Although any time of year is a good time to catch smallmouth bass the pre-spawn period is one of favorites for bass enthusiasts across the country. Fish in this period are aggressive, looking to feed and school up in predictable locations where anglers can target these fish.
Pre-spawn smallies start to make their move close to spawning sites in late spring. These fish look to settle into heavy structure areas adjacent to gravel shorelines or rubble. Smallmouths are especially fond of hiding in and around wood or large rocks in this pre-spawn period. The major feeding times will occur at dusk and at first light for anglers so being on the water when the fish are active is a must. The window for activity is a small one, and often there is no distinct pattern, but spending time in 6 to 10 feet of water with heavy structure near spawning sites should pay dividends. It might take a while to locate smallmouth, but once you find one, others will be nearby.

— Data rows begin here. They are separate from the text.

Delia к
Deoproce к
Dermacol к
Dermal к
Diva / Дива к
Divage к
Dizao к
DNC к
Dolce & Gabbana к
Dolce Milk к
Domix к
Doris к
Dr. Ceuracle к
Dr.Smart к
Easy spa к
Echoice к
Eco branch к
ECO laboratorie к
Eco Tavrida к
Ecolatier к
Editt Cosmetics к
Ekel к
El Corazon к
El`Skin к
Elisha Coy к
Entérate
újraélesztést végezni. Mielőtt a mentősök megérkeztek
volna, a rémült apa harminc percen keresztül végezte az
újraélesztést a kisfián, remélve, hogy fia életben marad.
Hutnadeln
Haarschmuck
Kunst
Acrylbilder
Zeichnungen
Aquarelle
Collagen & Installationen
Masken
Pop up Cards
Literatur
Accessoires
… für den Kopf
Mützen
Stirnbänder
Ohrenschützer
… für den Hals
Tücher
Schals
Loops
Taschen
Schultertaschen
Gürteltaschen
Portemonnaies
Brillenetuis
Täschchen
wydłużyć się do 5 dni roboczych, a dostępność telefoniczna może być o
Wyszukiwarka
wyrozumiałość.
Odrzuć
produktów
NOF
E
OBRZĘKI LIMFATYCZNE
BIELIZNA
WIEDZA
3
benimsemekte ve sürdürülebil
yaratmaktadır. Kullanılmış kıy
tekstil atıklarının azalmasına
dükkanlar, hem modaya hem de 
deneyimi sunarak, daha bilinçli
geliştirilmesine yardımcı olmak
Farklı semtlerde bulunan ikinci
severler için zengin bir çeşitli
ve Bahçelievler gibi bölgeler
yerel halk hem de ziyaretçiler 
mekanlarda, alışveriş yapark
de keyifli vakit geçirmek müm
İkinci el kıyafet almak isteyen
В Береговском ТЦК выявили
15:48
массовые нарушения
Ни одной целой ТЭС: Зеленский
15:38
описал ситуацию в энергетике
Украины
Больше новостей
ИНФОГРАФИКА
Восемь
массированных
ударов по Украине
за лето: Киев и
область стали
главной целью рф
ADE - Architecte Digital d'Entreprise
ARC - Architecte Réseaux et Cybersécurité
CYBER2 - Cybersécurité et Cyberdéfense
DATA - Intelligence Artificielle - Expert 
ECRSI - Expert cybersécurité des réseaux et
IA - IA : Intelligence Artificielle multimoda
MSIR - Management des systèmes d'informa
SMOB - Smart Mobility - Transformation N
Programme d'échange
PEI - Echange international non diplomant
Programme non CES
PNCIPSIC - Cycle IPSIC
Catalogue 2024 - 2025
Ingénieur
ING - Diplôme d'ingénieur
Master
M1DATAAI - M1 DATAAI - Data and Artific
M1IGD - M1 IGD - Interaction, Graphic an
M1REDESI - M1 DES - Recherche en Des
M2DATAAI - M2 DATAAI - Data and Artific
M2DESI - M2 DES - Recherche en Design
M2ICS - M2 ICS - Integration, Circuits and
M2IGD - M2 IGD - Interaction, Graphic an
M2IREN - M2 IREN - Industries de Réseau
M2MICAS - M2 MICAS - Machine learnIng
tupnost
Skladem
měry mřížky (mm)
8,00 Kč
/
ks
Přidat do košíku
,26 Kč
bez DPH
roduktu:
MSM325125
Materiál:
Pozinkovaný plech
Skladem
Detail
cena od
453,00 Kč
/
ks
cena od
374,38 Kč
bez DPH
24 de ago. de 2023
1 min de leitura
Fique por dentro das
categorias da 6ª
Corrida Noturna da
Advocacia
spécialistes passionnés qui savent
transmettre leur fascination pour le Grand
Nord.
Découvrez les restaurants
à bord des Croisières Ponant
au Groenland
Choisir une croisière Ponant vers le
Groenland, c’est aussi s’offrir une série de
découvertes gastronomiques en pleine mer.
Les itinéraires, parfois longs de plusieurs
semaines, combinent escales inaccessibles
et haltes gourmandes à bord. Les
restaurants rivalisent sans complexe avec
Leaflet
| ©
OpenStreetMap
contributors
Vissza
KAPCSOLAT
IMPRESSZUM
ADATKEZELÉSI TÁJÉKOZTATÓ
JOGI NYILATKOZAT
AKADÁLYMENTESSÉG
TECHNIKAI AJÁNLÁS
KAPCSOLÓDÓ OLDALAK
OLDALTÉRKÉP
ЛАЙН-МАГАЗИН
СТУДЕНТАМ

If you are fishing clear water conditions, sight fishing for these pre-spawn fish can be very productive. Knowledge of points and shoreline structure can be a benefit but quietly cruising the shallows with your trolling motor will allow you to spot smallmouth activity. If you find fish holding along the structure or bottom back your boat out slowly and cast to these fish from a distance.
Start fishing these bass with jigs and Kalin's grubs or wacky worms. The grubs and worms can be rigged weedless if snags are a problem. Make your cast and let the bait sink before starting your retrieve. Use a slow steady retrieve working the bait about a foot off the bottom. If that doesn't produce a strike, try walking the bait on the bottom with an occasional pause. These two presentations will allow you to catch both the active and lackadaisical fish.
Color is important with pre-spawn smallmouth. Neutral colors seem to produce better in clear water. Baits in browns and greens are the best place to start when rigging plastics but carry a few black grubs just in case the water is discolored. Experiment with colors since each lake may have its own preferred color.
When fishing grubs, the proper tackle is important. A 6- or 7-foot medium to medium-heavy action rod is perfect for fishing grubs and other soft plastics. A rod should have a sensitive tip but plenty of backbone to set the hook firmly. Longer, stiff rods can also be used for this type of fishing as they allow anglers to steer fish effectively out of thick cover. Line is another critical item for this type of fishing. Six- to 10-pound abrasion resistant lines are important as fish will hold tight to cover and try and tangle you up. If the water is clear try and use as light of line that you can without breaking fish off.
Pre-spawn smallmouth bass fishing can offer plenty of excitement to anglers in early spring. Not only are the fish easier to find this time of year, but they can be caught with many different baits. Get the boat on the water for a day and enjoy this special opportunity.